4. Piyasa Çekiciliği:

Bir piyasanın çekiciliği, elde edilebilecek gelirler açısından piyasa potansiyelini değerlendirerek, piyasaya ev sahibi ülkenin çok uluslu şirketler tarafından yapılan yatırımlara sıcak olması ve piyasadaki sanayi sektöründeki potansiyel rekabet ve dinamikleri açısından değerlendirilerek değerlendirilebilir. muhtemel pazar.

Resim Nezaket: earlsbusiness.files.wordpress.com/2009/05/gemckinseymatrix.png

Bir piyasanın gelir ve kar potansiyeli, operasyonların kurulmasında gerekli olan ilk yatırım düzeyine, gebelik süresine, sektör yapısına ve şirketin rekabetten sonra karşı karşıya kalması gereken engellerin sayısı ve derecesine dayanarak değerlendirilebilir., makro-çevresel faktörler. Bu göstergelerin çoğu, piyasadaki diğer oyuncuların geçmişini inceleyerek veya pazarın yeni oluşması durumunda benzer endüstrileri inceleyerek elde edilebilir.

Hızlı bir büyüme oranına sahip büyük bir pazar çok çekici olabilir ve böyle bir pazarda büyük ve net bir yatırım haklı gösterilebilir. Yerleşik rakiplerin eksikliği ve rakiplerin türünde ve sayısındaki istikrarı pazarın çekiciliğine katkıda bulunur.

Bir pazarın farklılaştırılmış ürünler için iştahı, aynı pazardaki farklı oyuncuları, boğazı kesmeden rekabet etmeden farklı pazar segmentlerinde faaliyet gösterecek şekilde davet edecektir. Faaliyette olan farklı segmentlerin sayısı pazarın gelişmesinin ve çekiciliğinin iyi bir göstergesidir.

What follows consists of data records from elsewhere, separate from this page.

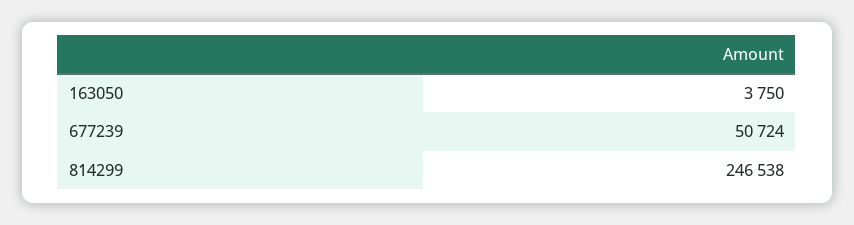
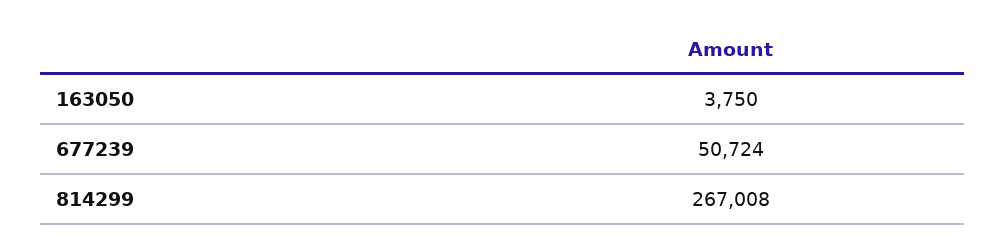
  {
    "163050": 3750,
    "677239": 50724,
-   "814299": 246538
+   "814299": 267008
  }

Bir ülkenin arazisi ve piyasanın kar potansiyelini önemli ölçüde etkileyebilecek altyapı geliştirme düzeyi gibi başka faktörler olabilir. İyi gelişmiş ulusal dağılıma sahip bir ülke, piyasaya girdiğinde şirketin daha az yatırım yapmasını gerektirir.

5. Şirketin Yeteneği:

Bir şirket küreselleşmeye karar vermeden önce, kaynaklarını ve yeteneklerini denetlemelidir. Şirket, pazar bilgisi, teknoloji, ürün portföyü, güvenilir ortaklar ve diğer ilgili parametreler açısından açık rekabet avantajlarına sahip olmalıdır.

Resim Nezaket: keyideaconsulting.com/wp-content/uploads/2012/04/Go-To-Market-map.png

Şirket dış pazarlarda tecrübeli insanlara sahip olmalıdır. Girişimin başındaki iç pazarın yıldız sanatçıları ile yurtdışındaki bir pazarda faaliyete geçmek saf olacaktır. İç pazarın öğrenmesi büyük ölçüde dış pazarlarda geçerli değildir ve evde yetiştirilen yöneticilerin stratejik ve operasyonel hatalar yapması beklenir. Bu tür saldırı zamanlarında, macerayı yönlendirmek için uluslararası alanda geniş kapsamlı maruziyetten sorumlu bir yönetici olmanıza yardımcı olur.